田村は、腕を組み目を瞑っていた。が、突然立ち上がり指示を出し始めた。
「3日以内に全員を集めろ。今から1週間後に攻撃を仕掛ける。巨大な建物だ。きっと食料や武器が沢山あるはずだ。その全てを頂くぞ」
田村は、そこにいる者全てに聞こえるように声を張った。
「はっ!」
その場にいた数人が動き出す。
「し、しかし、俺と対峙した男はどうするんですか? とても人間とは思えないような強さでしたよ」
「ふん、どんなに人間離れした強さであっても所詮、人間。限界がある。ヘリの航空機関銃、戦車の戦車砲、ロケットランチャー、それらに勝てる者など、この世にいるわけないだろ」
田村は、自信満々に言葉を返した。
加藤は、その言葉に納得してしまう。
「なるほど。それで俺達は何をすれば? 前衛でも後衛でも構いませんが」
「ん? 何を言ってるんだお前は。お前達はミスをした。敵に負け、おめおめと逃げ帰ったんだ。本来なら、すぐさま処刑されるのだが、お前達は有意義な情報を持って来たからな。よって処刑は止め、奴隷に降格し奴らと一緒に働いてもらう」
「な、そんな。なんで俺達が奴らと同じ扱いをされなきゃいけないんだ。俺達は為になる情報を持ってきたんだぞ」
加藤は田村に詰め寄ろうとしたが、数人に羽交い締めにされ、そのまま地面へと押さえつけられた。

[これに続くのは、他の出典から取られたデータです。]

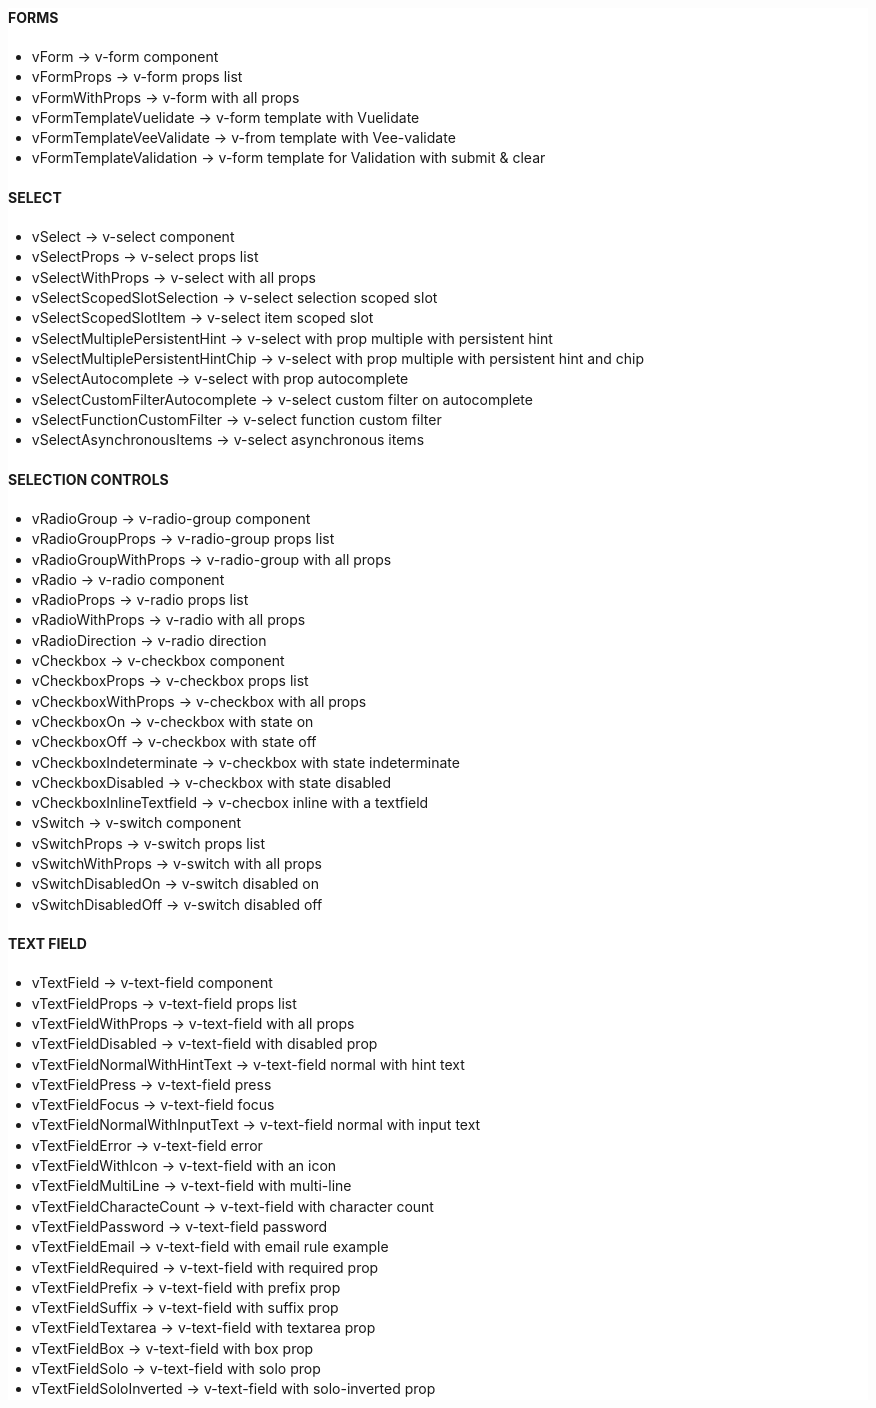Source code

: #### FORMS
- vForm -> v-form component
- vFormProps -> v-form props list
- vFormWithProps -> v-form with all props
- vFormTemplateVuelidate -> v-form template with Vuelidate
- vFormTemplateVeeValidate -> v-from template with Vee-validate
- vFormTemplateValidation -> v-form template for Validation with submit & clear
#### SELECT
- vSelect -> v-select component
- vSelectProps -> v-select props list
- vSelectWithProps -> v-select with all props
- vSelectScopedSlotSelection -> v-select selection scoped slot
- vSelectScopedSlotItem -> v-select item scoped slot
- vSelectMultiplePersistentHint -> v-select with prop multiple with persistent hint
- vSelectMultiplePersistentHintChip -> v-select with prop multiple with persistent hint and chip
- vSelectAutocomplete -> v-select with prop autocomplete
- vSelectCustomFilterAutocomplete -> v-select custom filter on autocomplete
- vSelectFunctionCustomFilter -> v-select function custom filter
- vSelectAsynchronousItems -> v-select asynchronous items
#### SELECTION CONTROLS
- vRadioGroup -> v-radio-group component
- vRadioGroupProps -> v-radio-group props list
- vRadioGroupWithProps -> v-radio-group with all props
- vRadio -> v-radio component
- vRadioProps -> v-radio props list
- vRadioWithProps -> v-radio with all props
- vRadioDirection -> v-radio direction
- vCheckbox -> v-checkbox component
- vCheckboxProps -> v-checkbox props list
- vCheckboxWithProps -> v-checkbox with all props
- vCheckboxOn -> v-checkbox with state on
- vCheckboxOff -> v-checkbox with state off
- vCheckboxIndeterminate -> v-checkbox with state indeterminate
- vCheckboxDisabled -> v-checkbox with state disabled
- vCheckboxInlineTextfield -> v-checbox inline with a textfield
- vSwitch -> v-switch component
- vSwitchProps -> v-switch props list
- vSwitchWithProps -> v-switch with all props
- vSwitchDisabledOn -> v-switch disabled on
- vSwitchDisabledOff -> v-switch disabled off
#### TEXT FIELD
- vTextField -> v-text-field component
- vTextFieldProps -> v-text-field props list
- vTextFieldWithProps -> v-text-field with all props
- vTextFieldDisabled -> v-text-field with disabled prop
- vTextFieldNormalWithHintText -> v-text-field normal with hint text
- vTextFieldPress -> v-text-field press
- vTextFieldFocus -> v-text-field focus
- vTextFieldNormalWithInputText -> v-text-field normal with input text
- vTextFieldError -> v-text-field error
- vTextFieldWithIcon -> v-text-field with an icon
- vTextFieldMultiLine -> v-text-field with multi-line
- vTextFieldCharacteCount -> v-text-field with character count
- vTextFieldPassword -> v-text-field password
- vTextFieldEmail -> v-text-field with email rule example
- vTextFieldRequired -> v-text-field with required prop
- vTextFieldPrefix -> v-text-field with prefix prop
- vTextFieldSuffix -> v-text-field with suffix prop
- vTextFieldTextarea -> v-text-field with textarea prop
- vTextFieldBox -> v-text-field with box prop
- vTextFieldSolo -> v-text-field with solo prop
- vTextFieldSoloInverted -> v-text-field with solo-inverted prop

もちろん、後ろにいたD班メンバーも同じように羽交い締めにされ、押さえつけられる。
「連れて行け」
加藤達は、そのまま手錠をかけられ地下へと連れて行かれた。
「くそ、なんで俺が」
〜〜大悟〜〜
「と言うわけだ」
大悟が話し終わると、一瞬の静寂が辺りを包んだ。
「……ま、まずいんじゃないか?」
静寂を破り、優希が喋り出した。
「ここが戦場になるって事だろ? 早く準備しないと」
そう言って、勇巳と優希は立ち上がった。
しかし、それを大悟が止める。
「落ち着け。ここは戦場にはならんよ」
「え? ど、どうして?」
「もちろん、こっちから仕掛けるからだ。あっちの場所は掴んでいるし、丁度良く全員集結してくれるんだ。潰すにはもってこいだろ?」
「な、なるほど」
勇巳と優希は、ゆっくりと椅子に座り直した。
「ただ、1つ気になる事が」
「奴隷ですね」
エリが食い気味に答えた。
「そう、それ」
大悟は苦笑いを浮かべて、話を続けた。
「奴隷とは一体なんなのか? 奴等のようにミスを犯した者の集まりであるのならば、助けるつもりは無いが、もし違うなら……」
「探り、救出、殲滅を考えるのであれば、私達やエビスも居た方が良さそうですね」
エリとユリは、大悟の横に移動した。
それを見たエビスが、慌てて大悟の横へと移動した。
「しかしそれだと、ここの指揮、防衛、管理、それと勇巳達の特訓をする者がいなくなってしまうんだよな」
大悟は、腕を組み「うぅーん」と唸り出した。
「何言ってるんですか? それを全てこなすなんて私達には元々出来ませんよ」
「え? そうなの?」
一瞬、時が止まる。
「拙者にも無理でござる」
「いや、エビスに管理は無理だろ」
「なんだとぉーでござるぅ」
エビスは大悟に噛みつこうと飛び掛かる。が、片手で止められてしまった。
大悟とエビスが戯れ合っていると、エリが喋り出した。
「大悟様。1人、その全てを完璧にこなせる人物を知ってます」
「何! 誰だ、それは?」
大悟とエビスは、揃ってエリの方を向く。